VisDrone20.zip structure

VisDrone20.zip
└───VisDrone20
        ├───visdrone20.yaml
        ├───images
        │     ├───train
        │     └───val
        └───labels
              ├───train
              └───val

Test 5

  • [x] Successfully uploaded to HUB without errors
  • use path: VisDrone20 in YAML
  • includes subdirectory in .zip
  • use Ultralytics YOLO dataset structure
Details

VisDrone20.yaml

path: VisDrone20
train: train/images
val: val/images
test: null

names:
  0: pedestrian
  1: people
  2: bicycle
  3: car
  4: van
  5: truck
  6: tricycle
  7: awning-tricycle
  8: bus
  9: motor

VisDrone20.zip structure

VisDrone20.zip
└───VisDrone20
        ├───visdrone20.yaml
        ├───train
        │     ├───images
        │     └───labels
        └───val
              ├───images
              └───labels

Test 6

  • [x] Successfully uploaded to HUB without errors
  • use path: ../VisDrone20 in YAML
  • includes subdirectory in .zip
  • use Ultralytics YOLO dataset structure
Details

VisDrone20.yaml

path: ../VisDrone20
train: train/images
val: val/images
test: null

names:
  0: pedestrian
  1: people
  2: bicycle
  3: car
  4: van
  5: truck
  6: tricycle
  7: awning-tricycle
  8: bus
  9: motor

VisDrone20.zip structure

VisDrone20.zip
└───VisDrone20
        ├───visdrone20.yaml
        ├───train
        │     ├───images
        │     └───labels
        └───val
              ├───images
              └───labels

Test 7

  • [x] Successfully uploaded to HUB without errors
  • use path: ../VisDrone20 in YAML
  • no subdirectory in .zip
  • use Ultralytics YOLO dataset structure
Details

VisDrone20.yaml

path: ../VisDrone20
train: train/images
val: val/images
test: null

names:
  0: pedestrian
  1: people
  2: bicycle
  3: car
  4: van
  5: truck
  6: tricycle
  7: awning-tricycle
  8: bus
  9: motor

VisDrone20.zip structure

VisDrone20.zip
        ├───visdrone20.yaml
        ├───train
        │     ├───images
        │     └───labels
        └───val
              ├───images
              └───labels

Test 8

  • [x] Successfully uploaded to HUB without errors
  • use path: VisDrone_20 in YAML
  • includes subdirectory in .zip
  • use Ultralytics YOLO dataset structure
Details

VisDrone20.yaml

path: VisDrone_20
train: train/images
val: val/images
test: null

names:
  0: pedestrian
  1: people
  2: bicycle
  3: car
  4: van
  5: truck
  6: tricycle
  7: awning-tricycle
  8: bus
  9: motor

VisDrone20.zip structure

VisDrone_20.zip
        ├───visdrone20.yaml
        ├───train
        │     ├───images
        │     └───labels
        └───val
              ├───images
              └───labels

Burhan-Q avatar Feb 20 '24 14:02 Burhan-Q

@Burhan-Q To confirm you are no longer seeing any errors?

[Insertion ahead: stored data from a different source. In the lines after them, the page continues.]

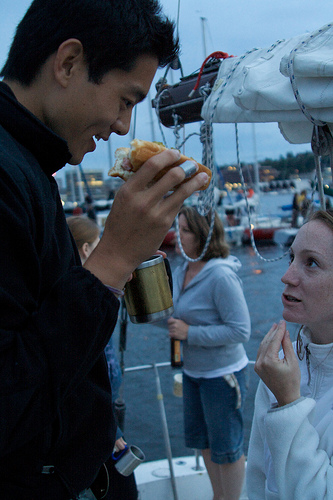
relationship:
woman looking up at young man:
[240, 208, 332, 500] [2, 9, 206, 488]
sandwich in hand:
[107, 138, 214, 190] [101, 148, 212, 261]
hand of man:
[101, 148, 212, 261] [1, 1, 212, 498]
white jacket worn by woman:
[248, 337, 329, 489] [268, 228, 326, 499]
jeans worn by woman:
[176, 352, 254, 469] [153, 197, 253, 498]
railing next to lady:
[124, 361, 191, 473] [163, 202, 259, 450]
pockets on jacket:
[47, 374, 118, 488] [0, 80, 123, 499]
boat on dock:
[219, 197, 279, 249] [60, 178, 292, 246]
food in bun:
[106, 137, 216, 206] [106, 137, 214, 192]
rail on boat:
[122, 361, 185, 498] [132, 452, 247, 498]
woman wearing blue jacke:
[153, 197, 253, 498] [166, 256, 248, 373]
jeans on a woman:
[176, 352, 254, 469] [153, 197, 253, 498]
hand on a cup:
[114, 434, 126, 452] [111, 443, 145, 477]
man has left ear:
[1, 1, 212, 498] [53, 37, 82, 87]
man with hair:
[1, 1, 212, 498] [1, 0, 181, 88]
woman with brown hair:
[153, 197, 253, 498] [176, 202, 228, 263]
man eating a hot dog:
[1, 1, 212, 498] [109, 138, 211, 184]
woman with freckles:
[276, 208, 331, 337] [302, 271, 331, 297]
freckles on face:
[302, 271, 331, 297] [282, 209, 332, 344]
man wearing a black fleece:
[1, 1, 212, 498] [0, 80, 118, 495]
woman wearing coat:
[153, 197, 253, 498] [165, 251, 253, 348]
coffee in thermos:
[131, 256, 172, 288] [109, 247, 181, 322]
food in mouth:
[123, 147, 195, 182] [279, 290, 306, 306]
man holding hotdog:
[1, 1, 212, 498] [115, 140, 216, 188]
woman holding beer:
[153, 197, 253, 498] [171, 326, 180, 365]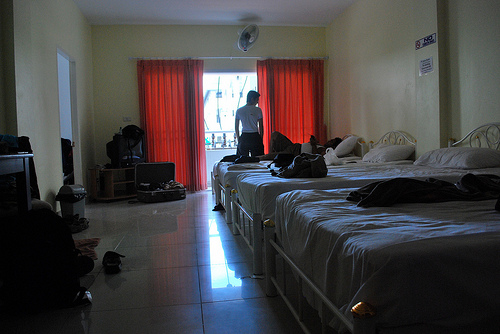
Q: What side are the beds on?
A: Right side.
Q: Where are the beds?
A: Against the wall.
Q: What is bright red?
A: The curtains.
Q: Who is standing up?
A: The man.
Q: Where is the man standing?
A: The window.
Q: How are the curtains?
A: Open.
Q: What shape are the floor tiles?
A: Square.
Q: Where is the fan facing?
A: To the right.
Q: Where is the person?
A: In front of the window.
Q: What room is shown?
A: Bedroom.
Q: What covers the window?
A: Curtains.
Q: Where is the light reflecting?
A: Floor.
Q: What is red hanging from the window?
A: Curtain.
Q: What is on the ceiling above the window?
A: Fan.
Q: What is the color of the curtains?
A: Red.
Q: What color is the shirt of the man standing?
A: White.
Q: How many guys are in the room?
A: Two.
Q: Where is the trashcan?
A: By the wall.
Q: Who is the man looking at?
A: A guy.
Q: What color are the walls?
A: White.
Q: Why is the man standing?
A: Talking to the guy.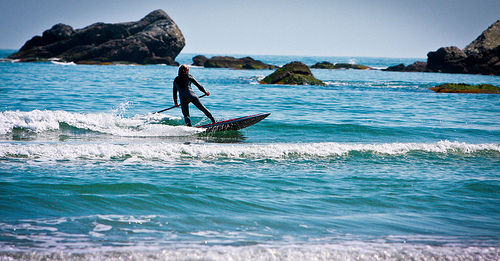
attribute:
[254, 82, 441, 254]
water — bright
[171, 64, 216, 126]
person — surfing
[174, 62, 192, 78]
hair — blonde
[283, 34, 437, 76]
island — grassy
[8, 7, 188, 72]
rock — big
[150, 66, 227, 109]
woman — blond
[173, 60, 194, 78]
hair — long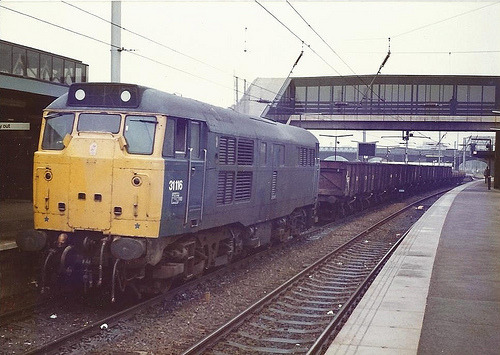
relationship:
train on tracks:
[17, 82, 467, 301] [1, 174, 485, 354]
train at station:
[17, 82, 467, 301] [1, 1, 500, 353]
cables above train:
[0, 0, 499, 171] [17, 82, 467, 301]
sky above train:
[0, 1, 499, 110] [17, 82, 467, 301]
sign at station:
[0, 122, 32, 132] [1, 1, 500, 353]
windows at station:
[0, 38, 500, 128] [1, 1, 500, 353]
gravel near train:
[1, 173, 485, 354] [17, 82, 467, 301]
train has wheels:
[17, 82, 467, 301] [29, 176, 470, 296]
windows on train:
[39, 110, 203, 160] [17, 82, 467, 301]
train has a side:
[17, 82, 467, 301] [155, 87, 468, 301]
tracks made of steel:
[1, 174, 485, 354] [0, 173, 483, 354]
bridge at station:
[232, 75, 498, 134] [1, 1, 500, 353]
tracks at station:
[1, 174, 485, 354] [1, 1, 500, 353]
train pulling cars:
[17, 82, 467, 301] [318, 160, 466, 225]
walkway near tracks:
[322, 174, 498, 354] [1, 174, 485, 354]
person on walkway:
[484, 167, 491, 185] [322, 174, 498, 354]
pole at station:
[110, 2, 122, 83] [1, 1, 500, 353]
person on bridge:
[447, 95, 459, 114] [232, 75, 498, 134]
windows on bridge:
[267, 75, 499, 123] [232, 75, 498, 134]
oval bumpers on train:
[15, 231, 144, 261] [17, 82, 467, 301]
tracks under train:
[1, 174, 485, 354] [17, 82, 467, 301]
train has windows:
[17, 82, 467, 301] [0, 38, 500, 128]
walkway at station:
[322, 174, 498, 354] [1, 1, 500, 353]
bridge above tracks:
[232, 75, 498, 134] [1, 174, 485, 354]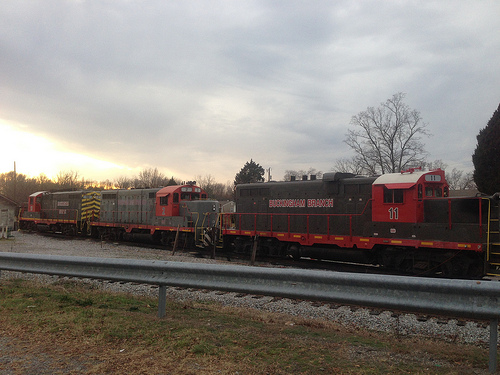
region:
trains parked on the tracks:
[14, 164, 486, 272]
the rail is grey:
[40, 245, 473, 346]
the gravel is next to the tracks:
[245, 297, 429, 336]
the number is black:
[370, 198, 416, 225]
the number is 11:
[376, 197, 413, 229]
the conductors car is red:
[357, 152, 455, 227]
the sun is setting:
[2, 133, 123, 190]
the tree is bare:
[327, 87, 432, 171]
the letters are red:
[242, 196, 338, 209]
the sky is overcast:
[21, 33, 318, 170]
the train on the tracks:
[18, 166, 496, 251]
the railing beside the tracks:
[7, 248, 498, 315]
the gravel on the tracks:
[265, 301, 407, 333]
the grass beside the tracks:
[32, 292, 442, 374]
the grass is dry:
[51, 308, 319, 370]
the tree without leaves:
[353, 93, 421, 161]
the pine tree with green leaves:
[466, 101, 498, 196]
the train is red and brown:
[18, 186, 458, 259]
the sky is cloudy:
[97, 10, 436, 126]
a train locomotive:
[227, 157, 495, 308]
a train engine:
[223, 151, 493, 284]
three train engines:
[26, 166, 499, 279]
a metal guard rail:
[18, 255, 494, 333]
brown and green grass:
[15, 298, 203, 363]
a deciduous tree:
[342, 83, 440, 167]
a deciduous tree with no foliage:
[341, 86, 435, 176]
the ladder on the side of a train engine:
[185, 205, 211, 248]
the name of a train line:
[265, 195, 341, 210]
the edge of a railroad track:
[183, 286, 497, 341]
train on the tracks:
[14, 157, 497, 269]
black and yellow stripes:
[77, 196, 104, 223]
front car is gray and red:
[226, 163, 494, 266]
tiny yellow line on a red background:
[329, 233, 350, 247]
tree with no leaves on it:
[336, 95, 446, 177]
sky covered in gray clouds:
[0, 6, 495, 186]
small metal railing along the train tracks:
[3, 242, 498, 334]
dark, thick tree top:
[462, 106, 497, 192]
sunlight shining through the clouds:
[1, 121, 128, 181]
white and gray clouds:
[2, 3, 476, 178]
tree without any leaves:
[340, 89, 433, 173]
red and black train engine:
[229, 173, 490, 281]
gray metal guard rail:
[2, 246, 499, 353]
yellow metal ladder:
[485, 193, 499, 290]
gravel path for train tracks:
[4, 223, 499, 348]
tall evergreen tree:
[471, 99, 498, 194]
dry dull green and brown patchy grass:
[1, 280, 497, 371]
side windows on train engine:
[383, 185, 403, 204]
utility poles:
[265, 165, 274, 180]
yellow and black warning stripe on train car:
[81, 190, 101, 226]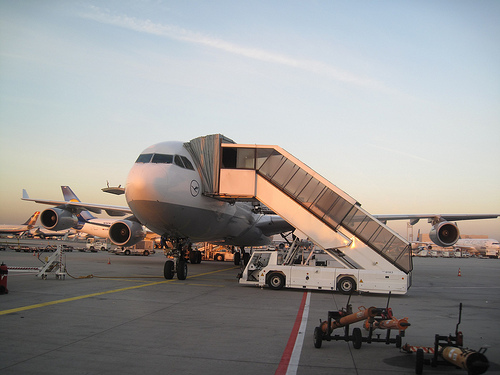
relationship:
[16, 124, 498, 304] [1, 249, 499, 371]
plane on runway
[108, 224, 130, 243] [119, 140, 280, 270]
engine on plane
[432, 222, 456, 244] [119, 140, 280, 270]
engine on plane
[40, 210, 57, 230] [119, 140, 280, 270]
engine on plane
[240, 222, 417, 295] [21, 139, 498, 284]
vehicle next to plane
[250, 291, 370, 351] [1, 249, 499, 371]
stripe on runway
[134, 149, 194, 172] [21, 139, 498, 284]
window on plane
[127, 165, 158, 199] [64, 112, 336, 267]
nose of plane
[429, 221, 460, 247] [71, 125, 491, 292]
engine on plane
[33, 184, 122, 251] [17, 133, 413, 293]
wing of plane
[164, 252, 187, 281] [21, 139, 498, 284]
wheels of plane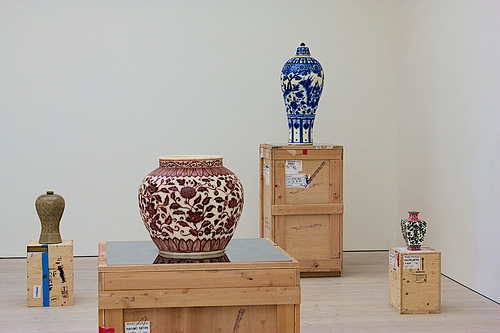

We have an example of what a dataset should look like, but we also fix datasets with very common and obvious mistakes. The dataset processing happens after it is requested so sometimes it can fail without any reason or crash due to excess memory usage. We are constantly optimizing this.

kalenmike avatar Feb 20 '24 14:02 kalenmike

Yeah I was unable to get an error in testing any of the examples above. I failed to document as thoroughly the attempts I made from yesterday, so it makes it more difficult to pin down the issue. I think these tests cover most variations and all were successful.

@kalenmike is it possible for you to enable verbose logging to my HUB account? Something like "log every action for N hours" so there's a more traceable history for testing? To be clear I'm asking if it's possible, not for a feature add.

Burhan-Q avatar Feb 20 '24 14:02 Burhan-Q

@Burhan-Q No, that's not possible.

kalenmike avatar Feb 22 '24 20:02 kalenmike